Yazar kategorisinde ödül, bugüne kadar farklı yayınevlerinden toplam 19 kez baskısı yapılmış, yetişkinler için yazılan ve küçüklere yönelik olmayan ve 20 Mart 2020 tarihinde muzır neşriyat ilan edilen, Ayın En Çıplak Günü kitabının yazarı Buket Uzuner’e verildi. Uzuner’e ödülünü Türkiye Yazarlar Sendikası Başkanı Adnan Özyalçıner takdim etti. Adnan Özyalçıner “Bilindiği gibi her ülkede herkes düşüncesini serbestçe açıklamakta özgürdür. Evrensel insan haklarına, yasalar göre bizde de bu böyledir. Özgürlükçü düşüncenin yaşama katkısı olduğu, olması gerektiği konusunda uluslararası anlaşmalar çerçevesinde emindir herkes. Emin olması da gerekir. Bizdeyse düşüncesini açıkladıktan sonra başına geleceklerden emin değildir hiç kimse. Şimdiye kadar da emin olmamıştır. Buna rağmen yaşamı yüceltmek boynumuzun borcudur.” şeklinde konuştu. Uzuner ise konuşmasında “Bugün benim burada karşınızda olmamın nedeni bundan tam 34 yıl önce yetişkinler için yazdığım ve 19 kez baskısı yapılmış kitabımda bulunan ifadelerin müstehcenlik iddiasıyla muzır neşriyat kabul edilmesi yüzünden, kitabımın yayınının ve dağıtımının durdurulmasıdır. Yani sansür yüzünden. Bildiğimiz sansür. Sanat ve fikir eserlerine uygulanan sansür sadece yazarları, sanatçıları ve gazetecileri değil, Türkiye’deki her vatandaşın düşünce ve ifade özgürlüğünü tehdit eden bir tehlikedir. Unutulmamalıdır ki, tarih boyunca suç işlemiş tek bir kitaba henüz rastlanamamıştır ama suçluları ortaya çıkartmış sayısız kitap mevcuttur.” dedi.

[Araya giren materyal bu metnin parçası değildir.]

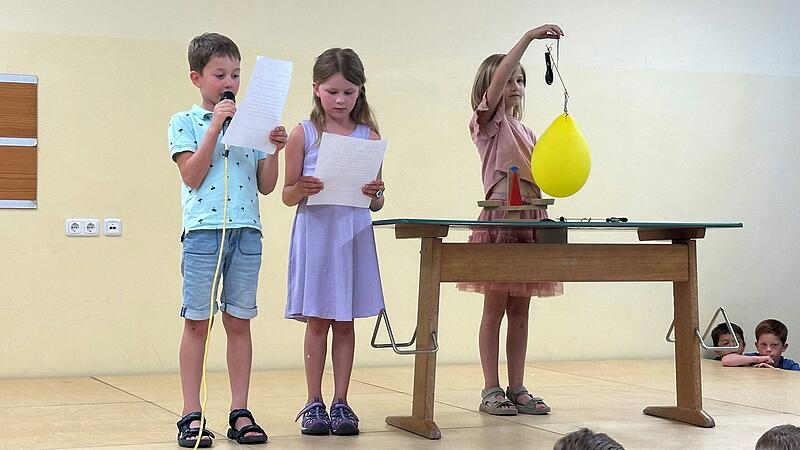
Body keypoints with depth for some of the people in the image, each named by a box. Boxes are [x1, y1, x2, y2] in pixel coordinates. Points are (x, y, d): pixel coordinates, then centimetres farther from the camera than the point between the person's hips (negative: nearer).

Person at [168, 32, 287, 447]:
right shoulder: (185, 123, 4)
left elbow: (266, 186, 12)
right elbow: (193, 176, -10)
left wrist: (275, 151, -4)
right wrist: (215, 125, -12)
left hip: (247, 230, 3)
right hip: (203, 230, -3)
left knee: (239, 322, 6)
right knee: (197, 322, -1)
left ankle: (240, 413, 10)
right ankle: (191, 417, 3)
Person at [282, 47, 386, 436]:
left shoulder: (368, 136, 5)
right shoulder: (303, 134, 1)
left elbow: (376, 203, 7)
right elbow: (287, 195, 2)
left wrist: (376, 195, -15)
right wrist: (302, 189, -18)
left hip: (354, 235, 1)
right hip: (315, 233, -1)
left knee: (345, 321, 6)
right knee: (317, 321, 4)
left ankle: (341, 402, 13)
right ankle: (314, 403, 12)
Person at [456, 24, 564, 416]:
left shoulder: (526, 132, 19)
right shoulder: (487, 122, -1)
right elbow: (497, 78, -18)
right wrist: (529, 37, -22)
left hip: (531, 219, 6)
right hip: (499, 218, -6)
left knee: (520, 310, 7)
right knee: (495, 307, -3)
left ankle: (517, 389, 11)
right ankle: (491, 391, 2)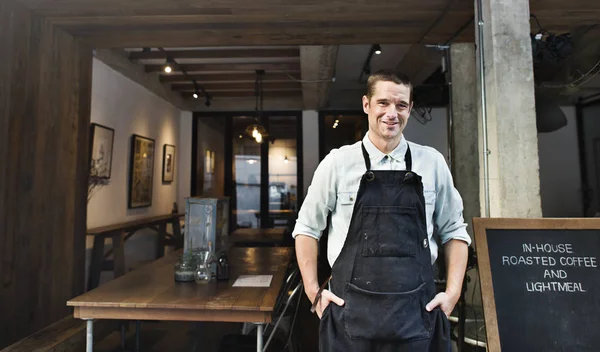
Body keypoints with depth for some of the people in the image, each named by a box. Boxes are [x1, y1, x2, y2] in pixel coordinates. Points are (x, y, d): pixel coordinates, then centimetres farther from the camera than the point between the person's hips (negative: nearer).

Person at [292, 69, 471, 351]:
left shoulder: (432, 163, 1)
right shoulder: (338, 162, -4)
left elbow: (454, 231, 10)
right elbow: (307, 228, 4)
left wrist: (452, 293, 2)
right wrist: (314, 291, 0)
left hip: (417, 312, 2)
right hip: (350, 311, -1)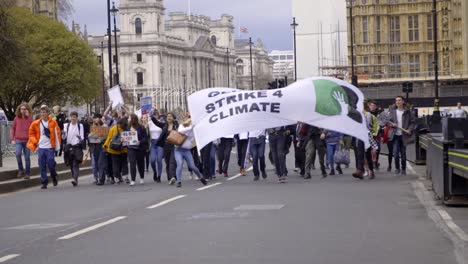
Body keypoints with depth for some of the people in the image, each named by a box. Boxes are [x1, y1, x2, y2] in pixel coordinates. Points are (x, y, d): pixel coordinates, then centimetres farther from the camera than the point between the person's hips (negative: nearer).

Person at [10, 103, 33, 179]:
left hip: (27, 141, 0)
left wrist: (28, 116, -18)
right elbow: (13, 129, 11)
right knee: (18, 154, -18)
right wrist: (12, 139, 3)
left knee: (27, 157, 2)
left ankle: (27, 173, 13)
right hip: (18, 141, 0)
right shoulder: (17, 118, 5)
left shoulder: (30, 118, 2)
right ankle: (21, 170, 1)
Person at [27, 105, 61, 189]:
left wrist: (57, 146, -1)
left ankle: (54, 177, 22)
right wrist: (35, 142, 2)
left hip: (50, 147, -2)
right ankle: (44, 182, 9)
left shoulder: (53, 123, -2)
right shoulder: (36, 124, 4)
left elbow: (58, 133, 1)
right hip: (41, 147, 2)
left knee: (51, 163, -5)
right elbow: (31, 133, 15)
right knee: (42, 166, 2)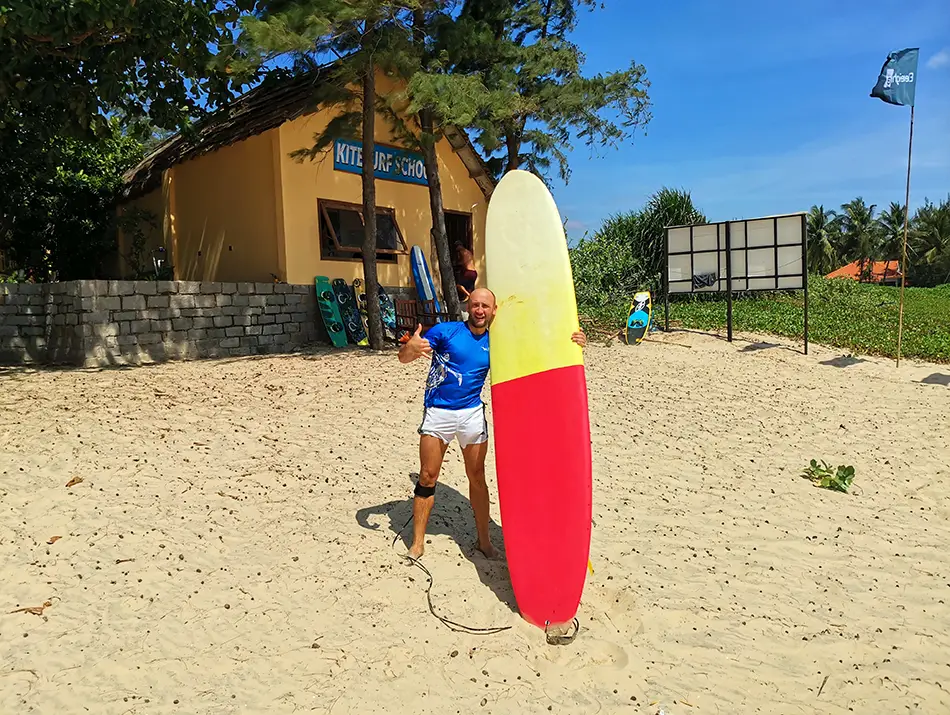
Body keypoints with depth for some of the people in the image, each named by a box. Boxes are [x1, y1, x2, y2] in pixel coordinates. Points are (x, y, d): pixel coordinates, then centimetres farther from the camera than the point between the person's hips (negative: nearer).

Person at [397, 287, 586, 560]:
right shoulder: (445, 331, -8)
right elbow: (403, 357, -12)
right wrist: (411, 348, -38)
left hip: (472, 413, 3)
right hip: (438, 413, -3)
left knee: (477, 477, 11)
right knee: (428, 478, 1)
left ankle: (483, 540, 27)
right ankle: (417, 543, 15)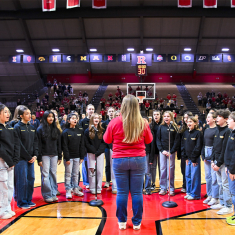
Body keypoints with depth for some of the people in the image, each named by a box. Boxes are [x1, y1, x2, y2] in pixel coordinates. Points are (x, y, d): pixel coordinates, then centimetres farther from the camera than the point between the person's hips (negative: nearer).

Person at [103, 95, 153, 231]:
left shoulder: (115, 122, -8)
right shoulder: (143, 123, -5)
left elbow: (107, 140, 6)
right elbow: (149, 140, 10)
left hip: (119, 160, 0)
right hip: (138, 160, 1)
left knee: (122, 192, 9)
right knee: (137, 192, 9)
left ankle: (122, 222, 20)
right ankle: (137, 222, 19)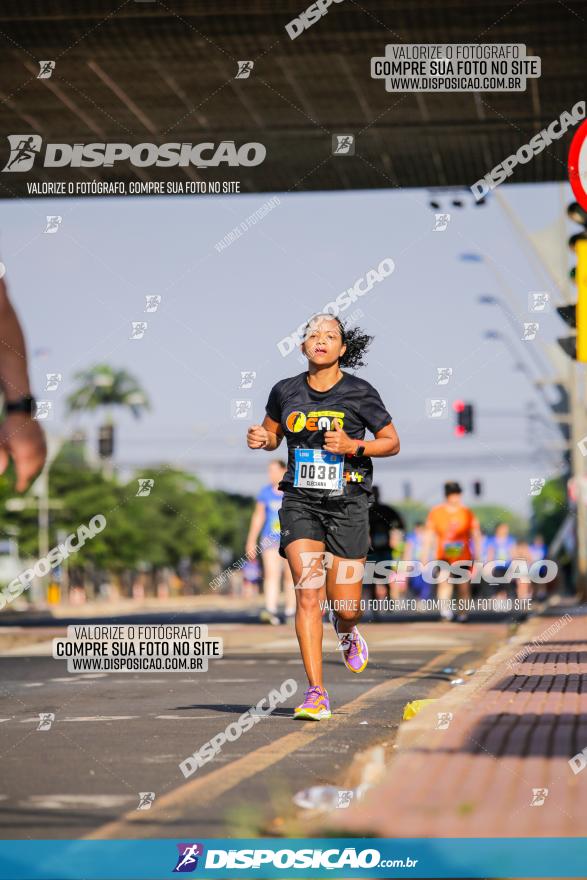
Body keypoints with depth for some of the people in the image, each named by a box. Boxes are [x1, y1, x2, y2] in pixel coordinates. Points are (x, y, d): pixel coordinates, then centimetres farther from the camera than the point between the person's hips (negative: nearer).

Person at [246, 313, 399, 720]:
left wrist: (353, 446, -13)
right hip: (301, 502, 1)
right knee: (307, 593, -13)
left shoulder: (360, 393, -3)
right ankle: (316, 693, -10)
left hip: (348, 504, -1)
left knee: (346, 606, -1)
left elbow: (392, 442, 4)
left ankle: (346, 632, 39)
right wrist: (261, 439, -2)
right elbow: (273, 435, 21)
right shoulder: (286, 391, 5)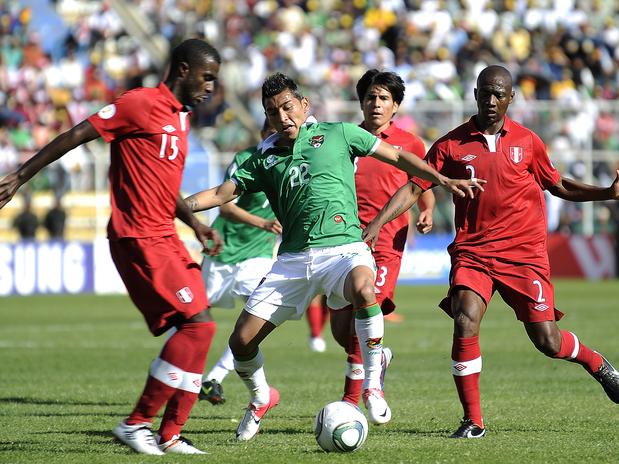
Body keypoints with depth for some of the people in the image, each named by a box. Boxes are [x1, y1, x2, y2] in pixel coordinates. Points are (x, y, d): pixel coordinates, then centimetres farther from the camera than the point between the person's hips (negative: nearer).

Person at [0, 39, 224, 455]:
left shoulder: (181, 117, 17)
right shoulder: (140, 104, -10)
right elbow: (76, 136, -8)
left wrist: (195, 223, 16)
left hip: (164, 237, 9)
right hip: (138, 238, -9)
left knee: (198, 327, 4)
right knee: (198, 323, -14)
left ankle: (170, 436, 9)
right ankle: (137, 423, -7)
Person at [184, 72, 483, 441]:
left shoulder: (337, 133, 7)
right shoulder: (266, 156, 15)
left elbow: (397, 156, 11)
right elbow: (222, 193, 14)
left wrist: (442, 181, 3)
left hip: (343, 246, -4)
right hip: (293, 257, 4)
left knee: (363, 289, -40)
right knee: (242, 341, -1)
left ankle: (373, 385, -25)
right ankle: (261, 399, 31)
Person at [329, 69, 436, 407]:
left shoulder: (409, 144, 7)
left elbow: (424, 186, 17)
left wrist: (427, 213, -3)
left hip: (387, 242, -3)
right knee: (340, 327, 1)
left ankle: (351, 399, -12)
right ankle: (377, 360, 34)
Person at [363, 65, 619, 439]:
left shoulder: (527, 142, 6)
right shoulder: (451, 145, 2)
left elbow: (558, 186, 18)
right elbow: (413, 188, 2)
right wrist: (378, 223, -10)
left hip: (524, 252, 0)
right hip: (472, 250, 0)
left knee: (546, 340, -4)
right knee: (465, 324, -22)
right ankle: (473, 421, -11)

Düşünce ve İfade Özgürlüğü Ödülleri kapsamında, ağır ekonomik ve siyasal koşullar altında mesleğini inatla sürdüren bir bağımsız kitapçıya verilen Kitabevi Emek Ödülü ise bu yıl yayın dünyasına kitapçı olarak ilkeli ve özverili çalışmalarıyla 23 yıldır Tarsus’ta hizmet veren Antik Sahaf’a verildi. Antik Sahaf’ın kurucusu ve sahibi İsmail Kün ödülünü Türkiye Yayıncılar Birliği Başkanı Kenan Kocatürk’ten aldı. Kocatürk konuşmasında Antik Sahaf’ın, okurlarını beklemeden bütün edebiyat eserlerini okullara taşıdığına, yazarları davet ederek söyleşiler yaptığına, çocukları ilk defa kitapla buluşturarak çok büyük emek harcadığına dikkat çekti. Adında düşünce, ifade, özgürlük ve emek geçen bir ödülü almanın gurur verici olduğunu dile getiren İsmail Kün ise Antik Sahaf raflarında emeği olan isimleri tek tek andı ve hepsine teşekkürlerini ileterek ödülünü aldı.